La distribution du résultat d’une entreprise sous forme de dividendes permet, après le paiement de l’impôt sur les sociétés, de se départir du barème progressif de l’impôt sur le revenu pour bénéficier du Prélèvement Forfaitaire Unique (PFU). Son taux est unique à savoir 30 % divisé entre l’impôt sur le revenu (12,8 %) et les prélèvements sociaux (17,2 %).

Tout ce qui n’est pas classé dans la partie rémunération périodique du travail quotidien est ainsi soumis au PFU.

Pour reprendre notre exemple, sur la base d’un revenu 2021 distribuable d’environ 260 000 € et en comptabilisant une rémunération de gérance de 70 000 € pour cette année, le montant des dividendes aurait été de 99 750 € (presque 40 % du cout de la rémunération du dirigeant pour l’entreprise).

BNC Rémunération de gérance + Dividendes Écart
Cout entreprise 258 213 € 258 461 € + 248 €
Salaires 70 000 €
Charges sociales 65 216 € 28 960 €
Résultat 192 997 € 159 501€
Impôt sur les Sociétés 30 000 €
Dividende brut 99 750 €
Impôt sur les revenus professionnels 50 698 € 19 034 €
Revenus disponible 142 299 € 150 716 € + 8 417 €
Cotisations productives de droits 22 098 € 21 552 € -546 €

Nous constatons, après la mise en place d’une stratégie de rémunération, qu’il ressort un revenu disponible augmenté de 8 417 € à cotisations retraite quasiment égales.

 

Conclusion

Plus les revenus sont élevés, plus la stratégie de rémunération s’avère intéressante.

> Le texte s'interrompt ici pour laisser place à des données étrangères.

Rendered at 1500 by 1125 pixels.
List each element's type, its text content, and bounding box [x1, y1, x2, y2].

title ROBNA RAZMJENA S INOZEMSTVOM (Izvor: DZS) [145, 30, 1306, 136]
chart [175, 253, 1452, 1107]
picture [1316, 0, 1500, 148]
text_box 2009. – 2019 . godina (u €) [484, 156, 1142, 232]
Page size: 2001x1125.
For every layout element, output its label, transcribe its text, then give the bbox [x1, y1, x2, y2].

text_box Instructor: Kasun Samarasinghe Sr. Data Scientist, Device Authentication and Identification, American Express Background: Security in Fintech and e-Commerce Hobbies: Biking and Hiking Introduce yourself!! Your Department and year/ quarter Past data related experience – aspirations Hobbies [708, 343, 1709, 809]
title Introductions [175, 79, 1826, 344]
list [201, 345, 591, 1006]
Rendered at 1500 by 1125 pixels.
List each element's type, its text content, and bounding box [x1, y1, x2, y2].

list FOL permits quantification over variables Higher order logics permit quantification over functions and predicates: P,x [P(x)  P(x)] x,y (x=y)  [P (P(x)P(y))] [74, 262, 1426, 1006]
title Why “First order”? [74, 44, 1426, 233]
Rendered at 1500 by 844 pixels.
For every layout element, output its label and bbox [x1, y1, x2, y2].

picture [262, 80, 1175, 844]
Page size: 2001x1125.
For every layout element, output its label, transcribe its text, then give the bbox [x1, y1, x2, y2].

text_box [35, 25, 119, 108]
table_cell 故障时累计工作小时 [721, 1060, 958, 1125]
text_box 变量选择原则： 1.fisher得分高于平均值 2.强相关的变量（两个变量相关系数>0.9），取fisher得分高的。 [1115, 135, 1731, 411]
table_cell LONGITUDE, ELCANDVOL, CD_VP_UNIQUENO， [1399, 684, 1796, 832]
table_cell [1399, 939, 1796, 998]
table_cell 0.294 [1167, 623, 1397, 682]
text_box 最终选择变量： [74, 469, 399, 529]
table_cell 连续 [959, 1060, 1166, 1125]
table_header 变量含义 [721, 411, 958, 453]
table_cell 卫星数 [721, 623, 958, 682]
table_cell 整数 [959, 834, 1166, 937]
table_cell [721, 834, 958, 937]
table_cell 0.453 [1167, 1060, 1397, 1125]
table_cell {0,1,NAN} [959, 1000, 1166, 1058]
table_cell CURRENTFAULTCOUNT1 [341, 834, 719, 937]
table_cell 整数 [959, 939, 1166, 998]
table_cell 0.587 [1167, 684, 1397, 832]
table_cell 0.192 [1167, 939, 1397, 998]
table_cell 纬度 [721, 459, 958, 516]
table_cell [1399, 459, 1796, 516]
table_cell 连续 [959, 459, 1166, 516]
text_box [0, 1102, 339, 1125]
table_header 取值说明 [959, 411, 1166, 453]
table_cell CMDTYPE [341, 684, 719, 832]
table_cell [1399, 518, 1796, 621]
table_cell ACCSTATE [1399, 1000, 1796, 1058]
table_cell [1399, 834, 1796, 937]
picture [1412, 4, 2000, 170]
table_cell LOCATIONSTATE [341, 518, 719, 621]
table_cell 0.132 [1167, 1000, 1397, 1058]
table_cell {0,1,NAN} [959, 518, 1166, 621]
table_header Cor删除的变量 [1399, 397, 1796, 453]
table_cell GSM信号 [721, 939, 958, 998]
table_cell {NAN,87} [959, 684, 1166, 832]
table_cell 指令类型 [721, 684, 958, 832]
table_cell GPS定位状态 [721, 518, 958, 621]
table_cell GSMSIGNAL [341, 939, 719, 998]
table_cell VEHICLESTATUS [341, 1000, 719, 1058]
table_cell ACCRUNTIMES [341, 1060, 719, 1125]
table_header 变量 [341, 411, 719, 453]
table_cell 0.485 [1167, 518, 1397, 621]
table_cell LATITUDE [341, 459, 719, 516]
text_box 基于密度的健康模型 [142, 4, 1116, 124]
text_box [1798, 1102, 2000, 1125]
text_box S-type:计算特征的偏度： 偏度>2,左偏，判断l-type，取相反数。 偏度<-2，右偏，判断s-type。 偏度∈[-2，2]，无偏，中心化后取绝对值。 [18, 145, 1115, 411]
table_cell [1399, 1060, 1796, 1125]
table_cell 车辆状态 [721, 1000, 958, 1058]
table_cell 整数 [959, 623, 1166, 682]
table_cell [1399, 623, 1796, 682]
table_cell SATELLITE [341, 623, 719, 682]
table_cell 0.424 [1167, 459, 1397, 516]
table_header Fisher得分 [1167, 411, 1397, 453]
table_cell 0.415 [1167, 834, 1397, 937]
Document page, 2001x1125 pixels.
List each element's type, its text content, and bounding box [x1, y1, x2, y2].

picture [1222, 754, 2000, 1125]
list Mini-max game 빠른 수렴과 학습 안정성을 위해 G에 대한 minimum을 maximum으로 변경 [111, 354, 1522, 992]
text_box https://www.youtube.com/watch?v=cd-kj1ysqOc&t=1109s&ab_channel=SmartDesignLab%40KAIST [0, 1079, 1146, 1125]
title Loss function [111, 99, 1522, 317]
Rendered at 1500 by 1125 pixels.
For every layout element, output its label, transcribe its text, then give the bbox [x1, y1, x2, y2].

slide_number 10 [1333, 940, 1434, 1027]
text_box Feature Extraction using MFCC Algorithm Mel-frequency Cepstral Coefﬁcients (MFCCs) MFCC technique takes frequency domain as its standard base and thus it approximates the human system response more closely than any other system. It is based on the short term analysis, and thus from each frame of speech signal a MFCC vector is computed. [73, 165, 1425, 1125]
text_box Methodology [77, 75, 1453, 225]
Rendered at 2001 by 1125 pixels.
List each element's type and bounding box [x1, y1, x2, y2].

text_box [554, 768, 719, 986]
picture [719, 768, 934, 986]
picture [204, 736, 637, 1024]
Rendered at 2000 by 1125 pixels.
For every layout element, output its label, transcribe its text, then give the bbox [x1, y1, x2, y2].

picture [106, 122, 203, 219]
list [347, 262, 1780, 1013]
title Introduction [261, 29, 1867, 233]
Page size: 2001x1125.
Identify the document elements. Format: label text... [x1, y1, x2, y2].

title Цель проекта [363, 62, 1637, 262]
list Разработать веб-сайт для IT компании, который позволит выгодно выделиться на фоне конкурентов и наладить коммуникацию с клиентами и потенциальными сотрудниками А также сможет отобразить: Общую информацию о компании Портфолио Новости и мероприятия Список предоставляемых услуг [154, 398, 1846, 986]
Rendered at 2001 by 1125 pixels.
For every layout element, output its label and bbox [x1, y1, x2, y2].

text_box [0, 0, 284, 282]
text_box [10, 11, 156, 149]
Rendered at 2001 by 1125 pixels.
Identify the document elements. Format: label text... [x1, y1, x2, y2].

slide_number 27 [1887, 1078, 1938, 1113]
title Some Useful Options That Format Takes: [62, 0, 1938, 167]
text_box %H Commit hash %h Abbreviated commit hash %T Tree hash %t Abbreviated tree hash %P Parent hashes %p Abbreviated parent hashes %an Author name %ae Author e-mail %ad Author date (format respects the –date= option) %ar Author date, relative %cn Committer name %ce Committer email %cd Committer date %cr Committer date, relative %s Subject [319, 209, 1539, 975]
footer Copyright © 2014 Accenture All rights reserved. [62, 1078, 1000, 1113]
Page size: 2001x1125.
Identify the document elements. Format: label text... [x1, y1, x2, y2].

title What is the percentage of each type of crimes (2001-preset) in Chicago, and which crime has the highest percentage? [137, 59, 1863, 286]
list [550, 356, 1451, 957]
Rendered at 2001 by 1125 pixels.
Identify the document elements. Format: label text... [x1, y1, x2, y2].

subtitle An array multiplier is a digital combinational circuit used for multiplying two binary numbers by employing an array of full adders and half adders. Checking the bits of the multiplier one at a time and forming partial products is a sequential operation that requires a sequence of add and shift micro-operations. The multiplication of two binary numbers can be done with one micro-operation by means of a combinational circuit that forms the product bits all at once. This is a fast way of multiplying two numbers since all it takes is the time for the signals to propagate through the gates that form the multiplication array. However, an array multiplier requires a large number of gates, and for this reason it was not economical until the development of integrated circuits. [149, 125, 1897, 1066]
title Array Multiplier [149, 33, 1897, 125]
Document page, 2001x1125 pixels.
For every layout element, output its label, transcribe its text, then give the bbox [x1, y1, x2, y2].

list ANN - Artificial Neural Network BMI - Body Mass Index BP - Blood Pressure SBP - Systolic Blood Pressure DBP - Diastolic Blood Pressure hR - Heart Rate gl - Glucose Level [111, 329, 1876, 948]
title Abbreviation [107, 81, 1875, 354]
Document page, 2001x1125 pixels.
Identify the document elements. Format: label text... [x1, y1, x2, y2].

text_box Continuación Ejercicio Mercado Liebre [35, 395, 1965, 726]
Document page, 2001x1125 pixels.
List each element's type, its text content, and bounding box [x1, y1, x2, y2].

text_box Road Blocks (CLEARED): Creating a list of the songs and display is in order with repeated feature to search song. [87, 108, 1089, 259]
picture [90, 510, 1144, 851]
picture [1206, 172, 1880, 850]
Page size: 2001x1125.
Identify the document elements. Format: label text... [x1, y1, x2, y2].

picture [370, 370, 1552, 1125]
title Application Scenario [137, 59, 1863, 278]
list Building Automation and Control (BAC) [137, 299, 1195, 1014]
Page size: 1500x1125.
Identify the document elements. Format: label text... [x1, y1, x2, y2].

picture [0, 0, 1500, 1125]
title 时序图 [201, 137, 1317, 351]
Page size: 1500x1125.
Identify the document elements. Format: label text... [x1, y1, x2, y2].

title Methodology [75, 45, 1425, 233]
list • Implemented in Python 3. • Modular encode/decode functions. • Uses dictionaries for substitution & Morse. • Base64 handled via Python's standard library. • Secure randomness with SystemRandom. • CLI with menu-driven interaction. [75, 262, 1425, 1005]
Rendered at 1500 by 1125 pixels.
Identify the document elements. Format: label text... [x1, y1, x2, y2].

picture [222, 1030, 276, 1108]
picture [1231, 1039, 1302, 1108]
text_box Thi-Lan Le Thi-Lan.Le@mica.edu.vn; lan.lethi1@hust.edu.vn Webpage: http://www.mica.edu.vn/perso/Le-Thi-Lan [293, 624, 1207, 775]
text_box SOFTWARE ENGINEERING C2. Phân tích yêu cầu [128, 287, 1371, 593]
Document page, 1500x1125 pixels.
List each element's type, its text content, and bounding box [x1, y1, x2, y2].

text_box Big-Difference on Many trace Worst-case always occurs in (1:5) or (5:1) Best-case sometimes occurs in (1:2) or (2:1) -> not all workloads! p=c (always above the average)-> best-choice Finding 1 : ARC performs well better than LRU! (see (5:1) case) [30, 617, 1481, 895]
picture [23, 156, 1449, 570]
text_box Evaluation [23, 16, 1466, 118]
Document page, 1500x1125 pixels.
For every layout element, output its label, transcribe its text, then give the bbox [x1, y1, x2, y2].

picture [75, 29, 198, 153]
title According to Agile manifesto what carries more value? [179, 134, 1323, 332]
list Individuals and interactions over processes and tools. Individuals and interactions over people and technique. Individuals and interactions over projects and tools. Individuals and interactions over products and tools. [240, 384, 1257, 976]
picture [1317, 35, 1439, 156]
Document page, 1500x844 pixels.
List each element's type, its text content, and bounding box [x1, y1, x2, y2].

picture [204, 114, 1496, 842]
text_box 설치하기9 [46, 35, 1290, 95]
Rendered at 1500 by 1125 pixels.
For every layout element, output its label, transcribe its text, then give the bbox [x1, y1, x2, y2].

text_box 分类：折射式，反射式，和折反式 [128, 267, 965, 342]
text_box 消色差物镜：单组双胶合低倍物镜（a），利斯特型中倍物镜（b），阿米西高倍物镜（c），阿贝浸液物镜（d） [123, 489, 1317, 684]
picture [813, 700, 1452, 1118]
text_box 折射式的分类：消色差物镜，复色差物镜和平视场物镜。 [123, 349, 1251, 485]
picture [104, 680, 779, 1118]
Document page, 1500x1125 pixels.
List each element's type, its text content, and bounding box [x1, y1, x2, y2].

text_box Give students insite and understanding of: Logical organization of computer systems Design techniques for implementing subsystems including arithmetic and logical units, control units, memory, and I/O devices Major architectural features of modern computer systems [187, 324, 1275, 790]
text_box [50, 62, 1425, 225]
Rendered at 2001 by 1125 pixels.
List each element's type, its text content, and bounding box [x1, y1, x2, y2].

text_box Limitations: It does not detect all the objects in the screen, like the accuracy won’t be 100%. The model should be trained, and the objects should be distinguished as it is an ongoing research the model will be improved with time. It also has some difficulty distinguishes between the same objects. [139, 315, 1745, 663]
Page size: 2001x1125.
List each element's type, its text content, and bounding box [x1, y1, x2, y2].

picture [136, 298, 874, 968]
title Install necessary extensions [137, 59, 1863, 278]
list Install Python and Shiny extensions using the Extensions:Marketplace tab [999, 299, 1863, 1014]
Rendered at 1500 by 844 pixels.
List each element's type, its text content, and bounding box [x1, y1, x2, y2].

Il reste toutefois à définir les montants à classer dans la catégorie des salaires/rémunération de gérance et dans celle des dividendes. Cette répartition doit être savamment réfléchie avec un professionnel et en fonction de divers objectifs tels que le montant des cotisations retraites, le niveau d’optimisation fiscale choisie, mais aussi le choix de la forme sociale. Car au moment de l’adoption des statuts de la société destinée à accueillir l’activité libérale, il convient également d’analyser la situation du contribuable en fonction de ses objectifs, afin d’affiner et parfaire la stratégie de rémunération.